Unusual pacemaker migration

Andreas Max Ernst Koch and Helmut Singer

Pediatric Cardiology, University Hospital for Children and Adolescents, Loschgestr. 15, Erlangen 91054, Germany

A permanent pacemaker was implanted in a girl with complete congenital atrioventricular block at the age of 13 months due to Adams–Stokes attacks. Follow-up revealed adequate pacing system performance, and chest roentgenography at age 4.7 years showed appropriate epicardial lead position and length (A).

Twelve months later, the girl suffered intermittent abdominal pain. Bowel movements and urination were normal, and fever was absent. At the 4th day of illness, the mother noticed a prolapse through the anus. Further examination identified the exteriorized pacemaker (B, C). Cardiac pacing was undisturbed. Laboratory studies demonstrated an increased leukocyte count of 16 700/µL [80% neutrophils (1% band, 79% segmented), 17% lymphocytes, 3% monocytes] and sedimentation rate was 32/72 mm. The abdominal walls were soft.

Exploratory laparotomy revealed an infected pacemaker pocket with broad communication between the pocket and the transverse colon.
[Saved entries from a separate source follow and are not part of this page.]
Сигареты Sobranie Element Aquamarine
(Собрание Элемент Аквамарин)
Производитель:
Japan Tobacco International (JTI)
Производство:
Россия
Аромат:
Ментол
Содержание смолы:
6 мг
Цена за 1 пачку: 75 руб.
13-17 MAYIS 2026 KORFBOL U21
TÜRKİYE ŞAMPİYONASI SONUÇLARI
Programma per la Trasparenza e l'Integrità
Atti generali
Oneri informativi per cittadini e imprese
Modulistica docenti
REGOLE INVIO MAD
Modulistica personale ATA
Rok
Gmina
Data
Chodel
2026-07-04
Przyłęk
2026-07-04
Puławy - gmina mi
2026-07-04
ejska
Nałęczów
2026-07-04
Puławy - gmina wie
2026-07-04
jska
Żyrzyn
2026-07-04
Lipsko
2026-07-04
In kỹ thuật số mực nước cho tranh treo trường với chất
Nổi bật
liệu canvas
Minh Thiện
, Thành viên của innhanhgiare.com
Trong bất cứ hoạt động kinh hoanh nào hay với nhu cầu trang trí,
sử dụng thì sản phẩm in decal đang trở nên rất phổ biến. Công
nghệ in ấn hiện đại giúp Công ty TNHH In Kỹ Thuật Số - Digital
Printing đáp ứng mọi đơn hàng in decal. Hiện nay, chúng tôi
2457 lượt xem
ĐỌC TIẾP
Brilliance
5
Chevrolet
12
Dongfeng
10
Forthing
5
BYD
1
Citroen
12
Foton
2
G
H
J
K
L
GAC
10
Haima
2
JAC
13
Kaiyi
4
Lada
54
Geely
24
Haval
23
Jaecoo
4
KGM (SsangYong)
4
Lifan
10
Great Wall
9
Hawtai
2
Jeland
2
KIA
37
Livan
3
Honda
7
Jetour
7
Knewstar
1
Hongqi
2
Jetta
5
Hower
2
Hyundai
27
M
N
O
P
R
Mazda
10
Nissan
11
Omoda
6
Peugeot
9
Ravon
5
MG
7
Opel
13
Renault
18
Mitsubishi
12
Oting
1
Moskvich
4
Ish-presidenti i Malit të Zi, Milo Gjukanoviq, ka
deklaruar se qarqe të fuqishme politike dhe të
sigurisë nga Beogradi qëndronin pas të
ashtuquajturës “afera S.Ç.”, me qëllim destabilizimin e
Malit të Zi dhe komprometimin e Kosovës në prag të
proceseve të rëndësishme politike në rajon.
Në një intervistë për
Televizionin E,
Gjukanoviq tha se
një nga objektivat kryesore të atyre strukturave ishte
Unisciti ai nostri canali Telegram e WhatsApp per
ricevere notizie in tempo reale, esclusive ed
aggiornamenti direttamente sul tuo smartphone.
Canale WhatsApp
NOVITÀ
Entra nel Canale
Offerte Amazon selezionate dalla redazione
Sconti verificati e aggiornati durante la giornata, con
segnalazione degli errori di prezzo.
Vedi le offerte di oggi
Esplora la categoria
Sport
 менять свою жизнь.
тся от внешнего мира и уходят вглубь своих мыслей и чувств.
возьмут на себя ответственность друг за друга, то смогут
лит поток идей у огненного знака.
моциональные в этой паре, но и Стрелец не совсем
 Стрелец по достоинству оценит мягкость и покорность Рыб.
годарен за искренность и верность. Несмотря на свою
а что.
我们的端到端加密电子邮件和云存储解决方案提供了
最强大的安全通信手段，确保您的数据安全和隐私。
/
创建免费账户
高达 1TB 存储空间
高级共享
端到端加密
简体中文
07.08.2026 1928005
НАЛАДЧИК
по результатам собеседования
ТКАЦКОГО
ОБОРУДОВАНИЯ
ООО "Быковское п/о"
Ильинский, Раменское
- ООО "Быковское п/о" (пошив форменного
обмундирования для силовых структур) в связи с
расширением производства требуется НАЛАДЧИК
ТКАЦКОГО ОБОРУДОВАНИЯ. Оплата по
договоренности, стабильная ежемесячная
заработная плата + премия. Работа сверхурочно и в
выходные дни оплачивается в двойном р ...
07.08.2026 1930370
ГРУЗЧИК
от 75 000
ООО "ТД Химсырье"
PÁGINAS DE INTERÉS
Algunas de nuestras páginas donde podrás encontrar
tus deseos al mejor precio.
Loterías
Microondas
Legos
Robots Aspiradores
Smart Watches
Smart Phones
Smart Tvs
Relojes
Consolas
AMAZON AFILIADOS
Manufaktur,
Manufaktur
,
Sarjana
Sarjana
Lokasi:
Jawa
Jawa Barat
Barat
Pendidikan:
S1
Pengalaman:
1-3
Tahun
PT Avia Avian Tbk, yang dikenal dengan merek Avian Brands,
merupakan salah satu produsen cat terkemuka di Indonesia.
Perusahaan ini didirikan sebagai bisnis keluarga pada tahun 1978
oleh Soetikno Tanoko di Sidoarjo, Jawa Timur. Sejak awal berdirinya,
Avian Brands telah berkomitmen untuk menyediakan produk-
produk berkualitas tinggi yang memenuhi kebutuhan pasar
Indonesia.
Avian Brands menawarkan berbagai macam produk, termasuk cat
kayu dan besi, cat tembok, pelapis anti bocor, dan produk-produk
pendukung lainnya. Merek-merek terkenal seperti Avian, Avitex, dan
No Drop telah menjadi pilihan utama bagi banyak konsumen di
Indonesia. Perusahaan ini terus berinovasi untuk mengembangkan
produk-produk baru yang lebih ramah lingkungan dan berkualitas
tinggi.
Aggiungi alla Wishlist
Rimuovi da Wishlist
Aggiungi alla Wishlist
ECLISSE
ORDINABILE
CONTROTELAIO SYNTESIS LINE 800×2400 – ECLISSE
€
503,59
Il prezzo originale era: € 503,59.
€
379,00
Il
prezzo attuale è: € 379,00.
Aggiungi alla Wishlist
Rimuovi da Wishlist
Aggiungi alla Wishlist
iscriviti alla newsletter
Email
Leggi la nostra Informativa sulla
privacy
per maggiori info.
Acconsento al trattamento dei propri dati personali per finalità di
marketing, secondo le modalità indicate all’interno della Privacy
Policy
The infected pocket was separated from the neighbouring structures by adhesions. A colostomy was created. The pacing lead was brought out through the skin, and external transcutaneous pacing was performed.

Sixteen days after admission, the epicardial pacing lead was removed, a transvenous lead was placed via the left subclavian vein, and a new pacemaker was implanted underneath the left pectoralis major muscle. In addition, reanastomosis of the colon was performed.